Any other areas of your life that have been changed?
When I first lost my leg, I used to cry a lot. I was very embarrassed because I was missing a limb and couldn’t walk. I felt like a freak of nature. I wouldn’t even look at people because I didn’t want to see them staring at me.
When I came to Progressive O&P though, I wasn’t embarrassed. It was similar to the feeling I would get when I’d fall on my son and he would catch me, there was no shame there, only security. That’s another thing that changed, that I got back; I had someone to lean on.

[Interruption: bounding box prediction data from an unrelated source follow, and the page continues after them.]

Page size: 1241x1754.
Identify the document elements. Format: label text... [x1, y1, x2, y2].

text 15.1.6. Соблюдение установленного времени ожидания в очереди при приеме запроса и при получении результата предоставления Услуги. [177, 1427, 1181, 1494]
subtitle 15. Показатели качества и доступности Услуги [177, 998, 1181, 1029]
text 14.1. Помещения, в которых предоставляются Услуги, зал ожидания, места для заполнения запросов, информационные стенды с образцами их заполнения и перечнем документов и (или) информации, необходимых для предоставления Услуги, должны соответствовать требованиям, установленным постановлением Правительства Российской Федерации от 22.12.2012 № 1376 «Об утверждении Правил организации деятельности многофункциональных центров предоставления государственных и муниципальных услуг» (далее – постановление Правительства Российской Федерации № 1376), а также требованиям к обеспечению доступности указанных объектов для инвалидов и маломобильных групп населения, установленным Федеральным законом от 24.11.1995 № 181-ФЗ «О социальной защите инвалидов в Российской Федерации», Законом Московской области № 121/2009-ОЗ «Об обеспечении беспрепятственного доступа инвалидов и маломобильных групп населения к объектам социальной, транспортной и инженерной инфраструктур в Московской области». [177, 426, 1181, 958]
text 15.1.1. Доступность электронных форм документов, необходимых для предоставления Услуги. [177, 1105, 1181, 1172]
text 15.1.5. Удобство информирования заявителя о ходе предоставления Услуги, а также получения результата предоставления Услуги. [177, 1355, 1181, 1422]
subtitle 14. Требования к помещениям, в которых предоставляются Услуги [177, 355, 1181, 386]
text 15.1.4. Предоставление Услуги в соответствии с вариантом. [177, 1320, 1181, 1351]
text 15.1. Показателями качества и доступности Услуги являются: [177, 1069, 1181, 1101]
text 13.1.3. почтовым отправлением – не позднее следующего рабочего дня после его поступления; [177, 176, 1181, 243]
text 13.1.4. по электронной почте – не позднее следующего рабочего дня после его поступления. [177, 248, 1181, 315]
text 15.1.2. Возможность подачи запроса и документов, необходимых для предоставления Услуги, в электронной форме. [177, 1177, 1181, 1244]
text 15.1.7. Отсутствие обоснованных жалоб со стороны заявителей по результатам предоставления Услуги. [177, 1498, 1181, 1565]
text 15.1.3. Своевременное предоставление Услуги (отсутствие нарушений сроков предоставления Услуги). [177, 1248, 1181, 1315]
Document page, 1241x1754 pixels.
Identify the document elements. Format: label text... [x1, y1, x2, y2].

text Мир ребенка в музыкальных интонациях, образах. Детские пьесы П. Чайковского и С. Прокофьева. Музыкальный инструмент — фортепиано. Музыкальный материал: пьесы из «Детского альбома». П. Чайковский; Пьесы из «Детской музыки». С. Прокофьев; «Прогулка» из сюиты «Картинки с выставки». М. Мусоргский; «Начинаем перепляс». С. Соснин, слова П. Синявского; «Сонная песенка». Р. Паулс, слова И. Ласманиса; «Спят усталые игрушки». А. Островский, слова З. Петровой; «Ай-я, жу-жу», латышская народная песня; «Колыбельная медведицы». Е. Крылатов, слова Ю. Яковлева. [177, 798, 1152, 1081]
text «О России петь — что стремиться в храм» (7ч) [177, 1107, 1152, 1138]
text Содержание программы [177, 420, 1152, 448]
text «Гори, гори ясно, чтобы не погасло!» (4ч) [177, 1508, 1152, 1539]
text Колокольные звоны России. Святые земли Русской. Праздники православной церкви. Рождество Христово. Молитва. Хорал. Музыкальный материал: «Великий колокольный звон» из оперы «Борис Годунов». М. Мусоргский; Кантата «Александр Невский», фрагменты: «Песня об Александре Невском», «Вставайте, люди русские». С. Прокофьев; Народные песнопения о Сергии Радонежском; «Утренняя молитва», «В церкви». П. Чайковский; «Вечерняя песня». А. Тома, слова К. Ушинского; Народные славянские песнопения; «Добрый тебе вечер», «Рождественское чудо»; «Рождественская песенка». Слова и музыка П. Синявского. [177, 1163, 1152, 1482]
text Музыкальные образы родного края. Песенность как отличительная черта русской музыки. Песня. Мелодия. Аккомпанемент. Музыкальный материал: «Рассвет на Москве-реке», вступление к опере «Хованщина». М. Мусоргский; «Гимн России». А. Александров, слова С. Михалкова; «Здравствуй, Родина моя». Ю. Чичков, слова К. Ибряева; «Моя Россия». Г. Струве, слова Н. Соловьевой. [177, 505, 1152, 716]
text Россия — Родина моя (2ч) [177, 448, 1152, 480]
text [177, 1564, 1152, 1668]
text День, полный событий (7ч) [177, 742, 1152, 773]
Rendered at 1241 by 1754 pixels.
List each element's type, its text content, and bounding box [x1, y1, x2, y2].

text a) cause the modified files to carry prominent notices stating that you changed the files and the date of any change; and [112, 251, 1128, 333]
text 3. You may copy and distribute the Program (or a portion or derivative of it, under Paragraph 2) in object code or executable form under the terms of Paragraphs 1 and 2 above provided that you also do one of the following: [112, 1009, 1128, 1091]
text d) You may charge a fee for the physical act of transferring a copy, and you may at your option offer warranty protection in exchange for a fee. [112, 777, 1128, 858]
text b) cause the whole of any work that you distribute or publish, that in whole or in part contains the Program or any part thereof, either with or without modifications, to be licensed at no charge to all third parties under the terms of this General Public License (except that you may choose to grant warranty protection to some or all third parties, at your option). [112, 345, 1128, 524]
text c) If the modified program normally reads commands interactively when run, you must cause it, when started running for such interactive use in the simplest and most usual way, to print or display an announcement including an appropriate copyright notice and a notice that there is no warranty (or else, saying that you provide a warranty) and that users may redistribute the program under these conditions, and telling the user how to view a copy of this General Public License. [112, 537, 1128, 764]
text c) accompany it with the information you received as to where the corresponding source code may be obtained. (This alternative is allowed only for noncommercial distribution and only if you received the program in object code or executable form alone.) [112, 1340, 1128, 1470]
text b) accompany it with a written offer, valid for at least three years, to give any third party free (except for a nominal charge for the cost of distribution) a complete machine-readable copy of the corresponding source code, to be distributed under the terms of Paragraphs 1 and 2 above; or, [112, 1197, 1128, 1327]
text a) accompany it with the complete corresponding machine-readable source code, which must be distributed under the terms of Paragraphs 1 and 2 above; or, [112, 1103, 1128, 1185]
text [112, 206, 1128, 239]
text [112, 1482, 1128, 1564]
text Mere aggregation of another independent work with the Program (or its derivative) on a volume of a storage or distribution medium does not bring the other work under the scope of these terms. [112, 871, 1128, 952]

Who have you been able to lean on during this time?
My wife Jong Suk and I have been married 44 years. She is the most amazing person I’ve ever met; she bounces back so quickly from things and has always been there for me. My son Michael P. has also been integral. When he was going through nursing school I used to read his books, and he has been really helpful navigating the medical decisions I’ve had to make. My daughter Naomi, my granddaughter Amelia (age 11), and my grandson Daxton (age 5) are also part of my team.
Any future goals?
I’m looking forward to when I can just put my leg on without thinking about it and go anywhere without restrictions. My wife and I are both very active and love concerts, plays, and the opera. We used to purchase tickets on a whim, and just get up and go. For many years we weren’t able to do that though because I was so sick. Now, I see us being able to enjoy those things again. I picture myself picking up my granddaughter, watching her ice skate, and playing catch with my grandson. I’m coming out of a season where there was so much caution, but now I’m throwing caution to the wind! I picture my marriage growing deeper and my family growing closer as things normalize.